> _Required action 1_: In the SNBlock header, what size does the array always have?

> _Excerpt to read_:
——————————

/*  snblock.h  by K.Tsuru  */
/***********************************************************************
SNBlock template class
An array class of variable size is given here. Class objects which has
operator=() are available. The functions memcopy() and memset() are not
used. The array has a size of power of two. For non class object "NCBlock"
class is prepared.

[reference]
 R.B.Murray "C++ Strategies and Tactics"
************************************************************************/
#ifndef SNBLOCK_H
#define SNBLOCK_H

#include <stdio.h>
#include <assert.h>
#include <limits.h>

// A header file of typedef
#ifndef TYPEDEF_H
#include "typedef.h"
#endif  // TYPEDEF_H

// Return a minimum integer 2^p which satisfies sz <= 2^p.
uint ceilpow2(uint sz);

template <class T> class SNBlock {  // change name Block --> SNBlock
public:
    enum ErrorType{ NORMAL = 0, OUT_OF_MEMORY, NULL_COPY };
protected:
    ErrorType   error;      // error information
    uint    n_elements;     // number of elements
    T*      elements;       // pointer of elements
// copy function
    void copy_elements(T* dest, const T* src, uint n_copy);
// copy function for operator=()
    void copy_block(const SNBlock<T>& a);
// free memory
// Use size(0,0) in non member function.
    void mem_free(){
        delete[] elements;  elements = NULL;  n_elements = 0;
    }
public:
/**************************************************************************
Change the size of array.
When sz == 0 free the memory.
When copy > 0, copy the old elements to lower region of new array. Upper
elements are undecided.
When copy <= 0, not copy.
Return a really allocated size of power of two.
**************************************************************************/
    uint    size(uint sz, int copy);
/*************************************************************************
Allocate greater than or equal (n + 1) elements(enlarge only) i.e.
n-th elements is substitutable. When  n >= n_elements, double the size.
Copy the old elements to lower region and not initialize the upper region.
If the required memory was allocated return a value one, else zero.

——————————

Chart-based quiz rows:
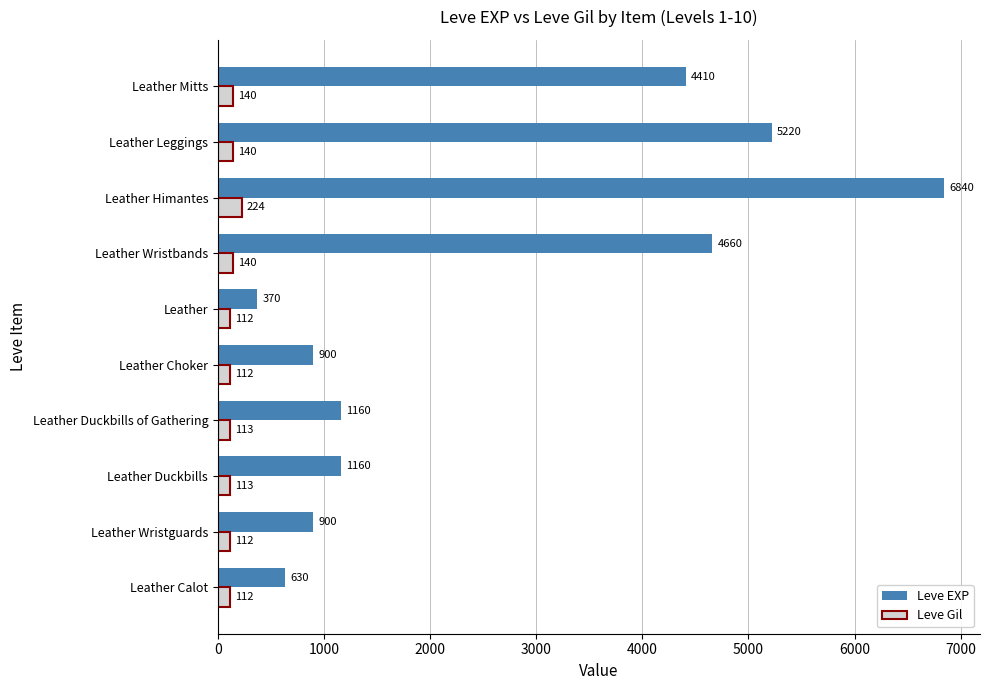

True or false: Leve EXP has a value of 466 at Leather Wristguards.

False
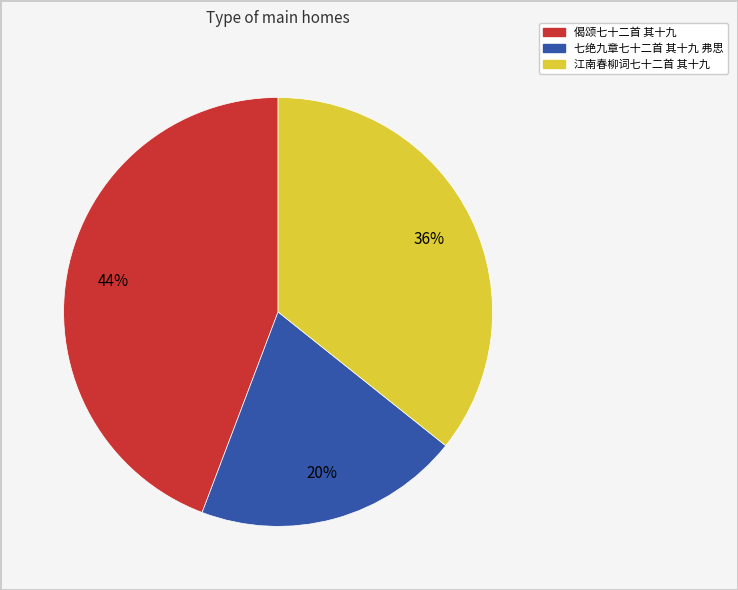

Rank the categories by value from highest to lowest.

偈颂七十二首 其十九, 江南春柳词七十二首 其十九, 七绝九章七十二首 其十九 弗思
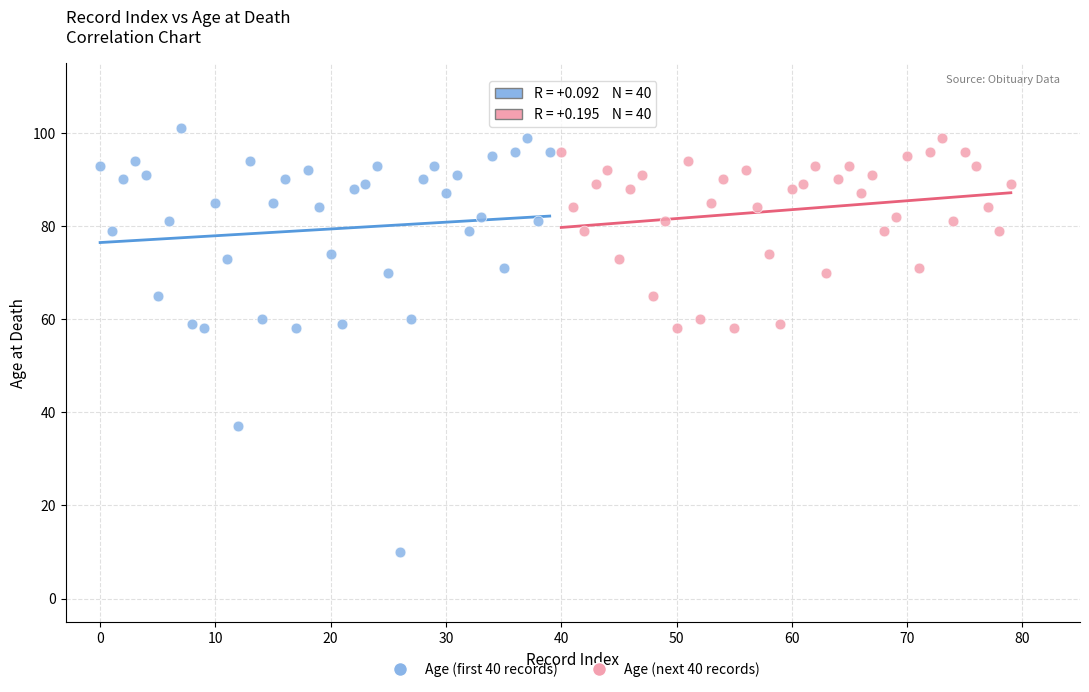

What are all the series names shown in the legend?

Age (first 40 records), Age (next 40 records)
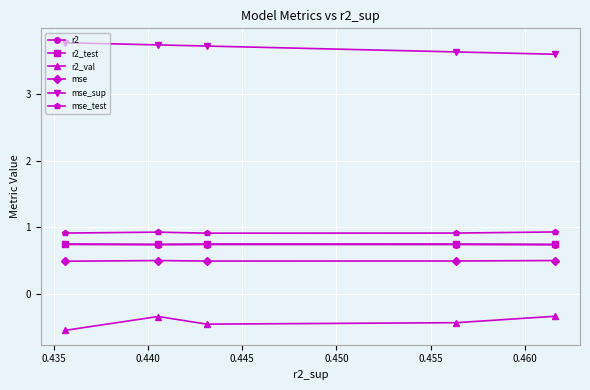

True or false: mse and mse_sup intersect in this chart.

False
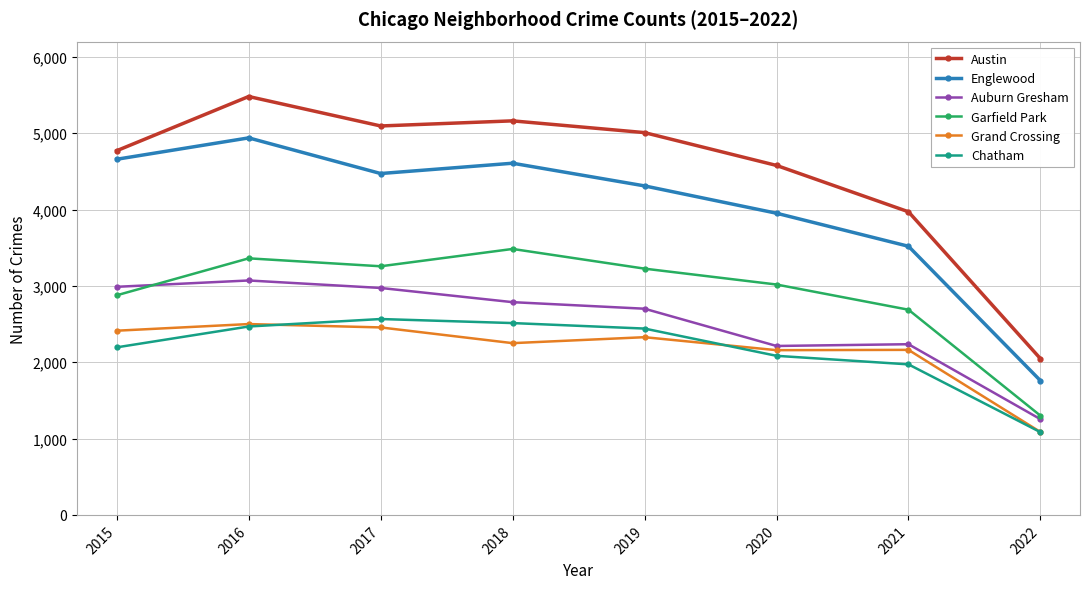

What are all the series names shown in the legend?

Austin, Englewood, Auburn Gresham, Garfield Park, Grand Crossing, Chatham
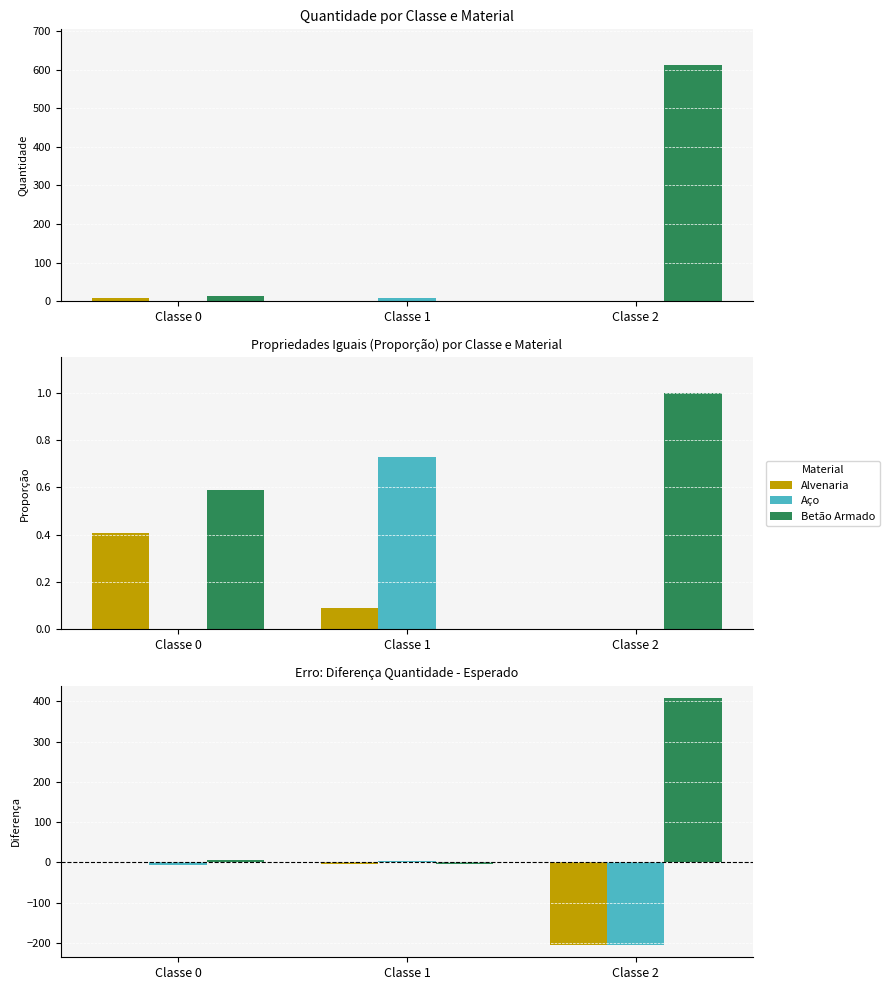

At which category is the sum across all series the highest?

Classe 2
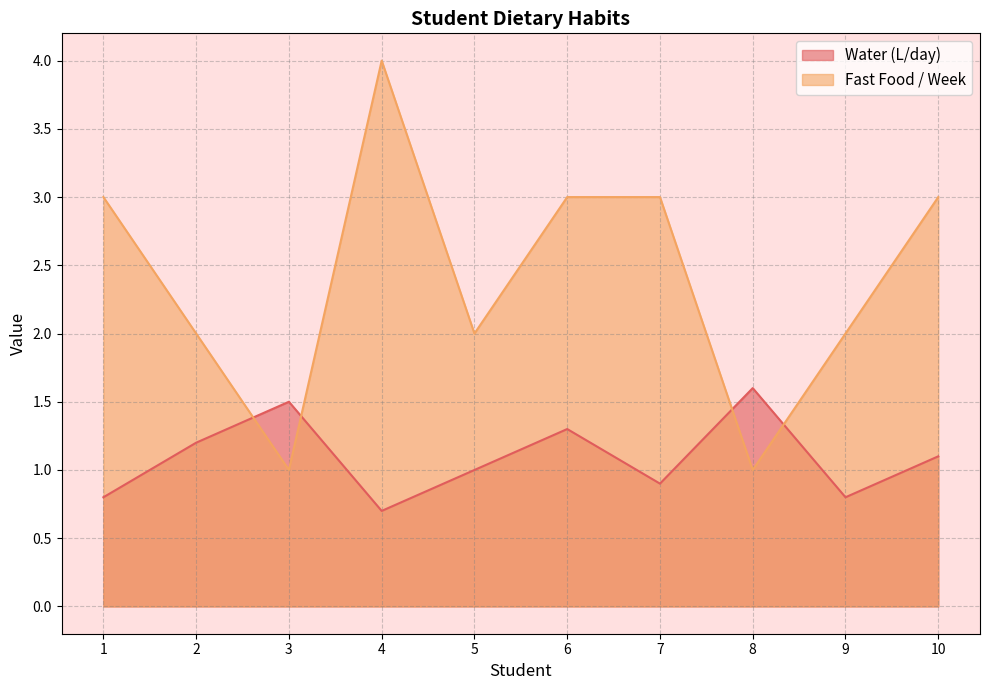

How many Fast Food / Week values are between 2 and 3?

7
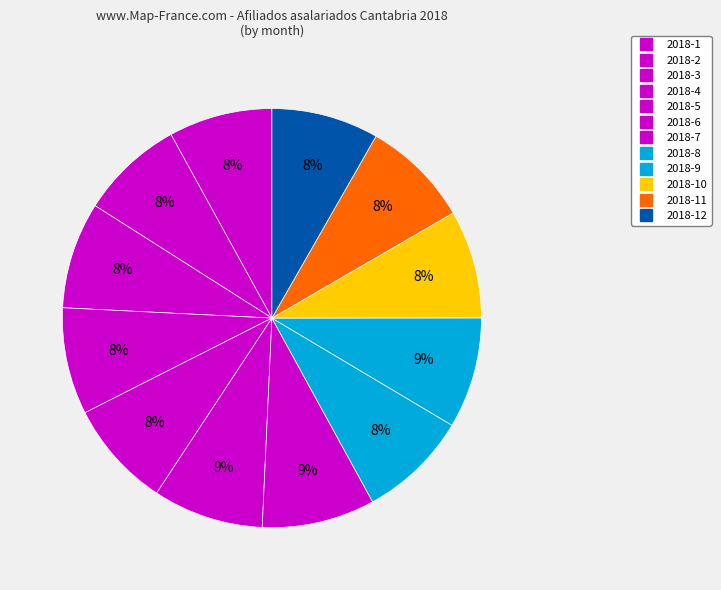

How many slices are in this pie chart?

12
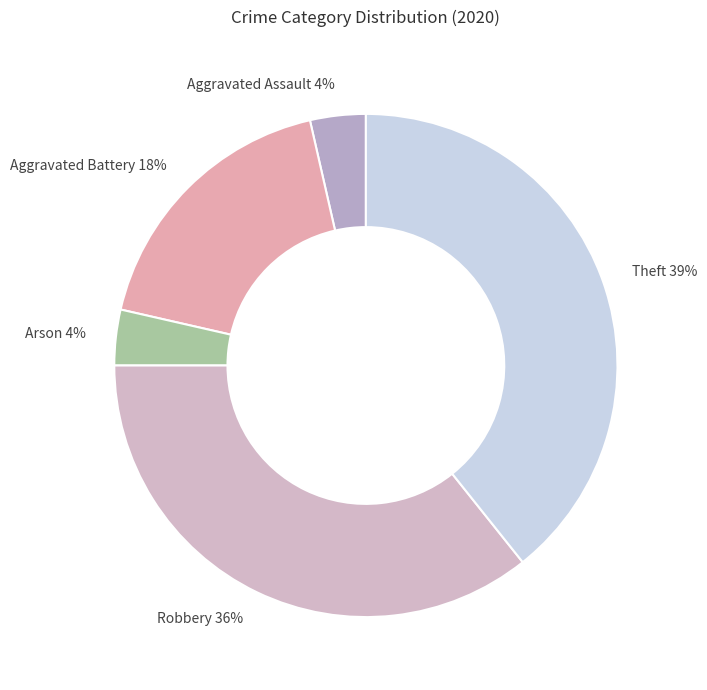

Count the number of slices in the pie.

5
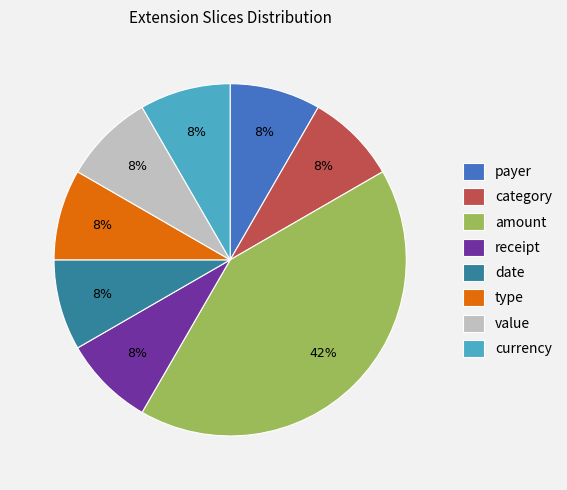

What is the ratio of the value at currency to the value at payer?

1.0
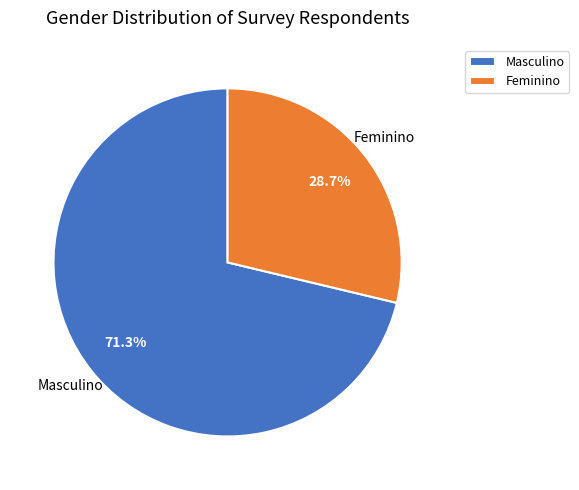

Which category has the biggest portion of the pie?

Masculino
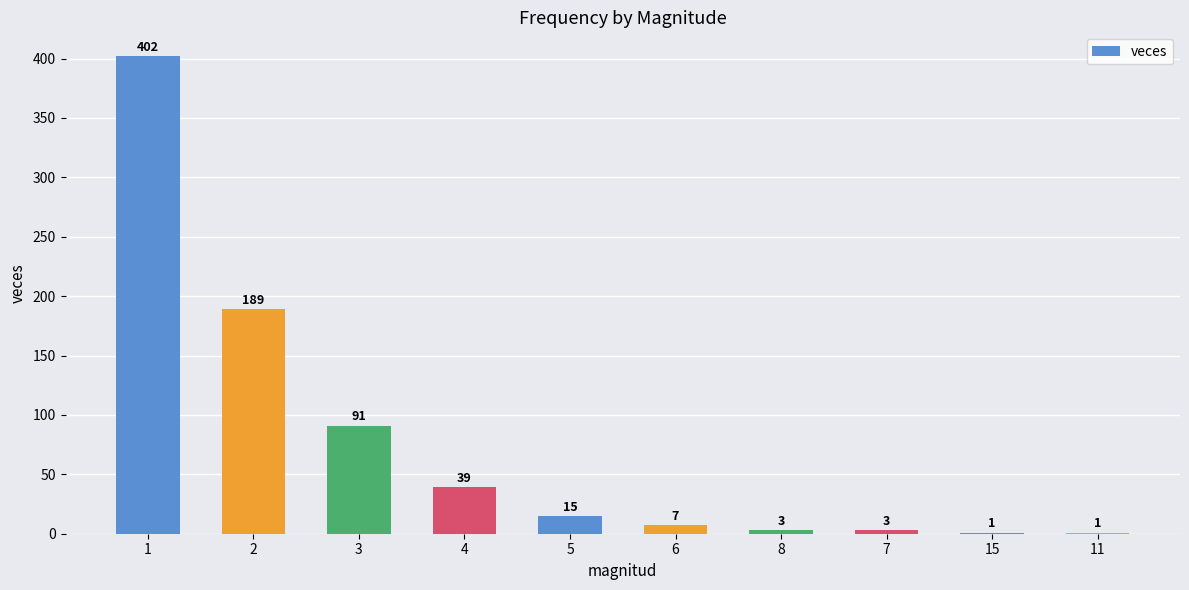

What is the sum of the values at 7 and 5?

18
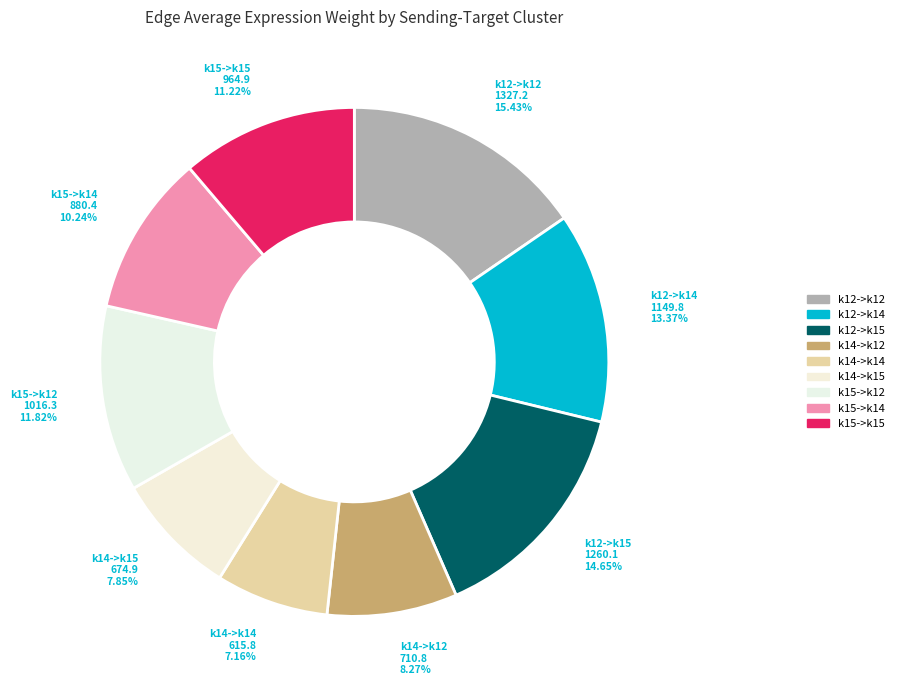

Rank the categories by value from highest to lowest.

k12->k12, k12->k15, k12->k14, k15->k12, k15->k15, k15->k14, k14->k12, k14->k15, k14->k14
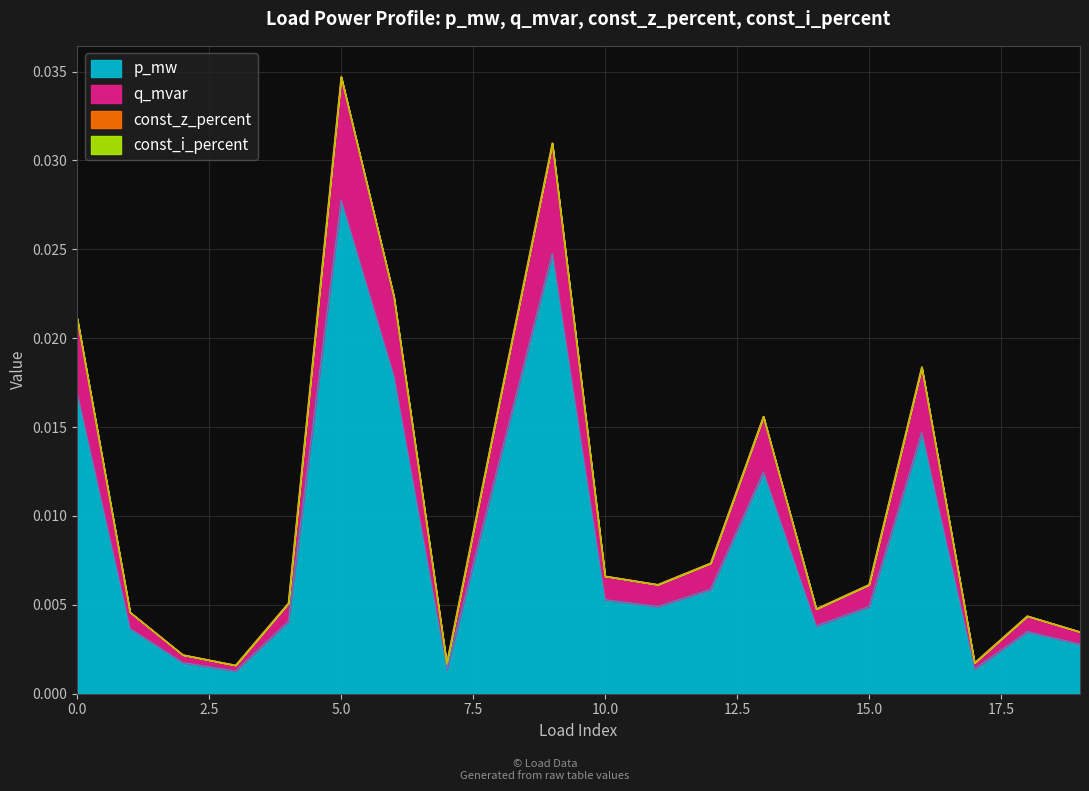

The q_mvar series shows 0.0 at 18. True or false?

True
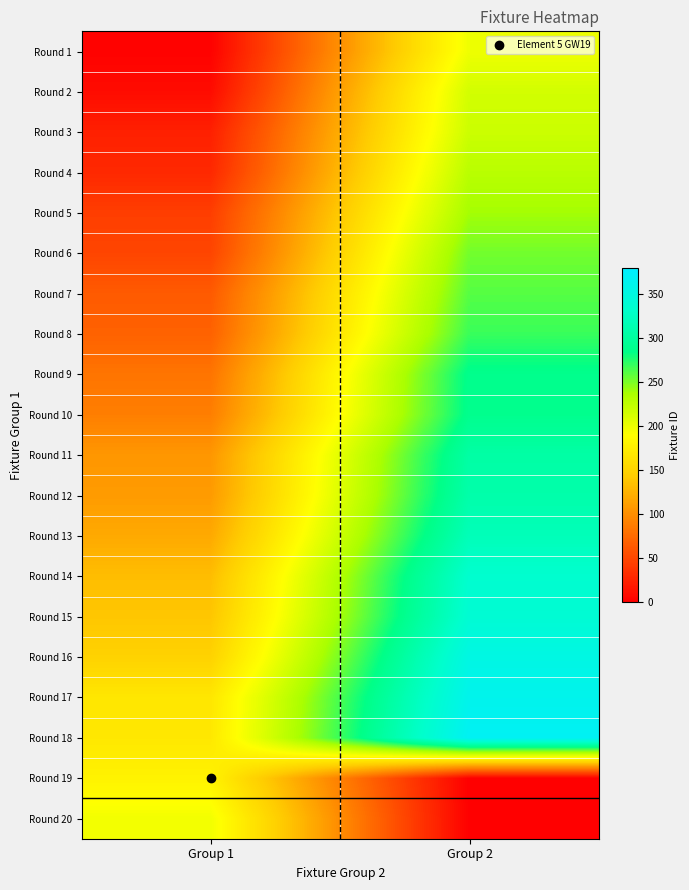

What is the maximum value shown in the chart?

369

——————————

> _Required action 2_: Update the chart-based quiz rows from the line holding "What is the sum of the values at 7 and 5?" through the end of the rows, inclusive, replacing "chart" with "plot". Leave the pictures out of your answer.

> _Answer area 1_: A size of power of two.

> _Answer area 2_:
What is the sum of the values at 7 and 5?

18

Rank the categories by value from highest to lowest.

k12->k12, k12->k15, k12->k14, k15->k12, k15->k15, k15->k14, k14->k12, k14->k15, k14->k14

The q_mvar series shows 0.0 at 18. True or false?

True

What is the maximum value shown in the plot?

369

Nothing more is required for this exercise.